Little Acts of Love Have a Big Impact
Flowers and chocolates are nice but it's the small acts of affection that make a person feel truly cared for and appreciated.
What makes a person feel loved? In the movies, it's the dramatic expressions of love that melt our hearts. Think Rose and Jack on the bow in Titanic or my all time favorite, the boom box serenade in Say Anything. While romantic and certainly melodramatic, we don't need grand gestures to generate an enduring experience of warmth and support in real life. It's about little acts of love—the everyday gestures and expressions of warmth and support—that provide an abiding sense of connection. These micromoments may not be Instagram-worthy but they are more than worthwhile.
According to a study conducted by Penn State University, seemingly mundane moments and expressions of affection make all the difference when it comes to feelings of self-worth and positive wellbeing. The researchers found that people who experience frequent "felt love" or feelings of genuine resonance and connection with others report significantly higher levels of wellbeing, optimism, and purpose.
Felt love need not be romantic—it can take the form of a friendly chat with a neighbor, a co-worker offering to help out on a project, or a welcoming smile from a teacher. "Everyday felt love is conceptually much broader than romantic love. It's those micromoments in your life when you experience resonance with someone. For example, if you're talking to a neighbor and they express concern for your well-being, then you might resonate with that and experience it as a feeling of love, and that might improve your well-being." said Zita Oravecz, assistant professor of human development and family studies.
The study was conducted over a course of four weeks. Each day, participants were sent six prompts at random times asking them to rate their feelings of felt love and wellbeing.
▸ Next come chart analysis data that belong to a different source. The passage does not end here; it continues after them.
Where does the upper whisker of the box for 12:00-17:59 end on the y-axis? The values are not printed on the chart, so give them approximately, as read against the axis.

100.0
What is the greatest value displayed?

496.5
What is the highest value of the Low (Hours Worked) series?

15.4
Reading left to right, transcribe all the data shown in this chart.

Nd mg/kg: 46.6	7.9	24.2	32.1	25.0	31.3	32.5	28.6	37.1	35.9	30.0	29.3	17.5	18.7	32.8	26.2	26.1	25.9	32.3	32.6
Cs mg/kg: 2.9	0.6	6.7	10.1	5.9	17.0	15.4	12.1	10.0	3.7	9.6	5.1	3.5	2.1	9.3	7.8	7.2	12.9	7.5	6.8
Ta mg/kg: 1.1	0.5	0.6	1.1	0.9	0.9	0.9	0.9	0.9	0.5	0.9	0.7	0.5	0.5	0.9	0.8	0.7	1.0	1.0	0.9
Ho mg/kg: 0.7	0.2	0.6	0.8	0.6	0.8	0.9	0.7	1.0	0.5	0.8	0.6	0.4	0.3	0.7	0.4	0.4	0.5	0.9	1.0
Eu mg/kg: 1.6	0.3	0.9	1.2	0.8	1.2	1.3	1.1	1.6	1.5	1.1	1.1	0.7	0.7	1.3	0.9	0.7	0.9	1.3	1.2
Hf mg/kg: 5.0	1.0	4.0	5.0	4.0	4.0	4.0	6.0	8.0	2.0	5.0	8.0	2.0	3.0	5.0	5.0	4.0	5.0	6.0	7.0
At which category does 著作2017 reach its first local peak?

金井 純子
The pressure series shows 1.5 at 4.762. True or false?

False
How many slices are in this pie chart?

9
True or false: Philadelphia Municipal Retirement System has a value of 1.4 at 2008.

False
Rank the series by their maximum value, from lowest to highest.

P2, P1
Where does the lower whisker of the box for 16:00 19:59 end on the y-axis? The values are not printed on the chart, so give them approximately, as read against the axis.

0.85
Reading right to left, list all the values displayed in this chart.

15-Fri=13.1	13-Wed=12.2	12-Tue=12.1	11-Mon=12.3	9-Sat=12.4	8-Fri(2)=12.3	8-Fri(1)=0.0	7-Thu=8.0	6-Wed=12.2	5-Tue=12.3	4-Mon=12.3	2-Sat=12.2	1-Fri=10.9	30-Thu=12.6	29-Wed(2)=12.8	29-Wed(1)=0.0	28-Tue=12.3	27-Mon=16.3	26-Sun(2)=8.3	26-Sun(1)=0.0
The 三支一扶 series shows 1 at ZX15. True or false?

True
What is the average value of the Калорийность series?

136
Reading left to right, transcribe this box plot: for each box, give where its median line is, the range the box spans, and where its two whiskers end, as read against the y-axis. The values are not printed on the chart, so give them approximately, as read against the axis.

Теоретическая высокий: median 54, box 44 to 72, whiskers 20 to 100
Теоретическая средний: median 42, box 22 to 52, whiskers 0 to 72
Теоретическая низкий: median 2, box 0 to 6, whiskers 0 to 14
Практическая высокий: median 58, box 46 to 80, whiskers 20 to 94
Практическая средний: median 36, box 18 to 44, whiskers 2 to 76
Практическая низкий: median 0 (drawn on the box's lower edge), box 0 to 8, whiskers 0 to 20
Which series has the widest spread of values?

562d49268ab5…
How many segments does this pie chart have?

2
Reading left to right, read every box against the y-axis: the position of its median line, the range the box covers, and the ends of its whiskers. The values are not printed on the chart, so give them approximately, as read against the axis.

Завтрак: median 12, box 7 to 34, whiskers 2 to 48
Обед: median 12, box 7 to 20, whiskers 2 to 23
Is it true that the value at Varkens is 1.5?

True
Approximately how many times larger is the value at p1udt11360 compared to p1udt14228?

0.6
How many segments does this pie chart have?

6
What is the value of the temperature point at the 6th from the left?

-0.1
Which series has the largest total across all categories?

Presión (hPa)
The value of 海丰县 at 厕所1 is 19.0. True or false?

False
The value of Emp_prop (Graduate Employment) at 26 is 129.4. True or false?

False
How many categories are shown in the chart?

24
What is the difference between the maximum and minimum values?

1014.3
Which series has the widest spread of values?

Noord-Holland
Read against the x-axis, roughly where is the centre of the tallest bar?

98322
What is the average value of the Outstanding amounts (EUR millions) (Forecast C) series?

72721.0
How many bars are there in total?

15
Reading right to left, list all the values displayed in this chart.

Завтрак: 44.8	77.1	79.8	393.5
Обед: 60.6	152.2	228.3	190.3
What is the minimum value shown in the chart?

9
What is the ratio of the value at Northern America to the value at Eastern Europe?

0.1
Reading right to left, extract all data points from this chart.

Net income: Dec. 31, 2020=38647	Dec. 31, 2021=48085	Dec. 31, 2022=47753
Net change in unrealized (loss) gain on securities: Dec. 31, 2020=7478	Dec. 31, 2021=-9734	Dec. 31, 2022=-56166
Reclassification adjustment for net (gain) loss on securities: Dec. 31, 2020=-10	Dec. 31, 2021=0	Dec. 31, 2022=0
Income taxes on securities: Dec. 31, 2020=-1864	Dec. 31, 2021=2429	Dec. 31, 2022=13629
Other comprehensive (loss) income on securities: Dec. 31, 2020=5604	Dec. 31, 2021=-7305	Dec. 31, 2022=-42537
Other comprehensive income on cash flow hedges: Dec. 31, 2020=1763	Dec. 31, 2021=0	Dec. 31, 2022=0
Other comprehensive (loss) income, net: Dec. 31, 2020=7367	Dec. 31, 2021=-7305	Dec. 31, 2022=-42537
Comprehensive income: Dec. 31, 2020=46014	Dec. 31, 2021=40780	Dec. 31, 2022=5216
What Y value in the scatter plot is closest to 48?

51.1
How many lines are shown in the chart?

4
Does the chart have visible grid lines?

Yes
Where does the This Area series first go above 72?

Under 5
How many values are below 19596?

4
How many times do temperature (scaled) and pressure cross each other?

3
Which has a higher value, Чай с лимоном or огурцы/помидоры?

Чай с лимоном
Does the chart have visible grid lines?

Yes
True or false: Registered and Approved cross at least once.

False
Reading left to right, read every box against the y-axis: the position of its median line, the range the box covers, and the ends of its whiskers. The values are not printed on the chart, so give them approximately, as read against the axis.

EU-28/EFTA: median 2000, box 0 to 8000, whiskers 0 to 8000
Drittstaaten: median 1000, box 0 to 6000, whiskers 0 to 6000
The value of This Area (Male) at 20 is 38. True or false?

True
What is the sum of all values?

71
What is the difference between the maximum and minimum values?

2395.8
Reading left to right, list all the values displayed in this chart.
Interestingly, as they study progressed and as participants were continually reminded to be aware of small positive gestures from others, they increasingly reported more felt love experiences. The experience of participating in the study turned into an upward spiral of positivity. Simply paying attention to everyday moments of felt love seemingly increased awareness of manifestations of love in the participants' daily lives.
A recent survey found that seven in 10 people said frequent little gestures are "a thousand times more important" than the occasional big loving gesture. Sure, flowers and chocolates are nice but it's the small acts of affection that make a person feel truly cared for and appreciated. Everyday life presents countless opportunities to feel love and to make others feel loved.
Here are three ways to make your loved ones feel more loved:
1. Pay Attention
Consistent high quality listening and responsiveness are essential for building and bolstering connection. Responsiveness entails signaling to the person that you genuinely understand, value, and care about them every single day. Rather than turning away, turn toward. Look up from your phone when they speak to you. Give them your full attention. Listen without judgement to what they have to say. Look at them with fresh eyes. Don't allow intimacy or closeness to dampen curiosity. As the poet David Whyte observes, "Alertness is the hidden discipline of familiarity." The act of paying attention is an act of love.
2. Quiet Acts of Kindness
Simple thoughtful gestures are the best reminders of love. When asked what little gestures would melt respondents' hearts, a survey found that a third (35%) wished for someone to take care of dinner without having to ask. Thirty-four percent said doing the grocery shopping for them would be positively swoon-worthy and 32 percent would be thrilled if someone would fill their car with gas for them. Unlike heavy-handed gestures, the most effective kind of support is often invisible to the recipient. Moreover, acts of love are beneficial to the donor even if the recipient has no idea. Indeed, acting compassionately may be its own reward.
3. Acts of Grace
Assume positive intent. Give the benefit of the doubt. May your knee-jerk response be to commend rather than to criticize. Justice Ruth Bader Ginsburg shared some advice given to her by her mother-in-law on her wedding day that captures the essence of grace: "In every good marriage, it helps sometimes to be a little deaf. I have followed that advice assiduously, and not only at home through 56 years of a marital partnership nonpareil. I have employed it as well in every workplace, including the Supreme Court. When a thoughtless or unkind word is spoken, best tune out. Reacting in anger or annoyance will not advance one's ability to persuade." Biting one's tongue or letting it go can also be an act of love.
In the same way that little acts of love are the lifeblood of every good relationship, in their absence connection desiccates. In an article in The Atlantic, The Marriage Lesson That I Learned Too Late, author Matthew Fray writes about how love crumbles, closeness fades, goodwill evaporates, and trust melts away without the presence of felt love.
"The things that destroy love and marriage often disguise themselves as unimportant. Many dangerous things neither appear nor feel dangerous as they're happening. They're not bombs and gunshots. They're pinpricks. They're paper cuts. And that is the danger. When we don't recognize something as threatening, then we're not on guard. These tiny wounds start to bleed, and the bleed-out is so gradual that many of us don't recognize the threat until it's too late to stop it."
He continues:
"If I had to distill the problems in failed relationships down to one idea, it would be our colossal failure to make the invisible visible, our failure to invest time and effort into developing awareness of what we otherwise might not notice in the busyness of daily life."